August 21, 2014

Statin Adherence Increases Diabetes Cases

I admit I don't understand doctors that feel the risk of type 2 diabetes is secondary to the benefits of statin use. Since they do not take statins they have no concern about developing diabetes and therefore they make these statements with no thought about the costs or problems of diabetes.

Yet these doctors still insist the benefits of statins in reducing cardiovascular events clearly overwhelm the diabetes risk. The critical error in the study is that they do not report on cardiovascular events so the study is weighed for the results they wanted to report.

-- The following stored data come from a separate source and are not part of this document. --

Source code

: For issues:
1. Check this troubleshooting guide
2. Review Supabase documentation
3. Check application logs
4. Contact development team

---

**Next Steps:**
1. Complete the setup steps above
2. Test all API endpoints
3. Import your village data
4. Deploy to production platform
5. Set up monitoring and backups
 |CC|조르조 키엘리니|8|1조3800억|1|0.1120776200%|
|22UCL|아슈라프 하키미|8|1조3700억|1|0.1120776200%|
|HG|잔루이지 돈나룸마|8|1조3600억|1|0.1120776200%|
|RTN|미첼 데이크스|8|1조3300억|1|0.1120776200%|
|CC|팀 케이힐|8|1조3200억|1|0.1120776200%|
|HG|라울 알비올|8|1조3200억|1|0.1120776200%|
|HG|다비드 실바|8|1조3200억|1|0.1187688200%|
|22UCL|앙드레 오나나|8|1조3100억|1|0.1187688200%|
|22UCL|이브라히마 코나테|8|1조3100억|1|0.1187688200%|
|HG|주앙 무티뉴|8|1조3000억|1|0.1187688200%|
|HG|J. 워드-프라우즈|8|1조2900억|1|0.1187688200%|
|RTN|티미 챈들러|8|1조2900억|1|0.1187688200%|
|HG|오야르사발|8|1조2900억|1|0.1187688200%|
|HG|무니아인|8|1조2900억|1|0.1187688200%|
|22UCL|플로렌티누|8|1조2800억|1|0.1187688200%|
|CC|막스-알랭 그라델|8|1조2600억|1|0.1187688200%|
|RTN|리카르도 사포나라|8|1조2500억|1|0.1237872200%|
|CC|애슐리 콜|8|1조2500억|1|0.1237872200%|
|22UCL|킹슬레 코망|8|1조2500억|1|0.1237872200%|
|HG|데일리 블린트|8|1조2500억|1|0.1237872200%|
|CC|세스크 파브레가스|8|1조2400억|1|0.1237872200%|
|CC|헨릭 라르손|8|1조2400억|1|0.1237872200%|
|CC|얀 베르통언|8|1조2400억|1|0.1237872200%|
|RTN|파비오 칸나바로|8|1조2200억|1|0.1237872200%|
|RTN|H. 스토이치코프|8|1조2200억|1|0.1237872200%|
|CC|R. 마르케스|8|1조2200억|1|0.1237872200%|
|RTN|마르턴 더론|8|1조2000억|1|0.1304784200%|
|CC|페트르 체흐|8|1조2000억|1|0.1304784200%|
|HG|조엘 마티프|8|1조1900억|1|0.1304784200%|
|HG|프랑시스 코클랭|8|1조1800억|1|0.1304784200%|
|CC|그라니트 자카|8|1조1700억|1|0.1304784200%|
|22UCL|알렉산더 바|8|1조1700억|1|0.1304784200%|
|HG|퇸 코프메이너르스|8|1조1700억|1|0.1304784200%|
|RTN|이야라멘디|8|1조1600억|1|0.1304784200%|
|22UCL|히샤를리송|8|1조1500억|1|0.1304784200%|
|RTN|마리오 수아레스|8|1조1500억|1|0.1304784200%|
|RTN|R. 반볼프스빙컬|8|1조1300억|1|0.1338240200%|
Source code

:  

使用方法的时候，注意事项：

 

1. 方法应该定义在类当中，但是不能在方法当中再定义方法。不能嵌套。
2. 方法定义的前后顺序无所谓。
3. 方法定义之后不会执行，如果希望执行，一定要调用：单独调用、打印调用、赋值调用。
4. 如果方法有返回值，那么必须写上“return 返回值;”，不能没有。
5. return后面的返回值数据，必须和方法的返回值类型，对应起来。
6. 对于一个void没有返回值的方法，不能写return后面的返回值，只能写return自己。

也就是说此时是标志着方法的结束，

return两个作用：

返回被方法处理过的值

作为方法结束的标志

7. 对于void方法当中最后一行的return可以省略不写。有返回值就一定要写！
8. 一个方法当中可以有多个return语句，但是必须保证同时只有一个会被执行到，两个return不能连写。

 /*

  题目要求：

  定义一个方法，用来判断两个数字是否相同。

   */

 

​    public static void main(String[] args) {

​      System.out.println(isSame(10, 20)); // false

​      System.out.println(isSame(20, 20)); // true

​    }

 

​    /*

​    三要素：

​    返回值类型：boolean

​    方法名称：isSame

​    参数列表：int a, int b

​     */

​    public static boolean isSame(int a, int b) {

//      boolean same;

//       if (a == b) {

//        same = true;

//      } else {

The risk of new-onset diabetes increases with increasing adherence to statin therapy, according to a study published online June 26 in Diabetes Care.

Giovanni Corrao, Ph.D., from the University of Milano-Bicocca in Italy, and colleagues examined the correlation between adherence to statin therapy and the risk of developing diabetes in a study involving 115,709 residents of the Italian Lombardy region. Participants were newly treated with statins during 2003 to 2004 and were followed from the index prescription until 2010. Patients who began treatment with an antidiabetic agent or were hospitalized for a main diagnosis of type 2 diabetes (outcome) were identified during this period. The proportion of days covered with statins was measured to determine adherence (exposure).

The researchers found that 11,154 cohort members experienced the outcome during follow-up. The hazard ratios for the exposure-outcome association varied with adherence, with hazard ratios of 1.12 for those with low statin adherence (26 to 50 percent); 1.22 for intermediate adherence (51 to 75 percent); and 1.32 for high adherence (≥75 percent), versus very-low adherence (<25 i="" percent="">

About a tenth of the participants developed type 2 diabetes and this does not seem insignificant to me. This leads me to understand why the rate of diabetes is increasing worldwide at such an alarming rate.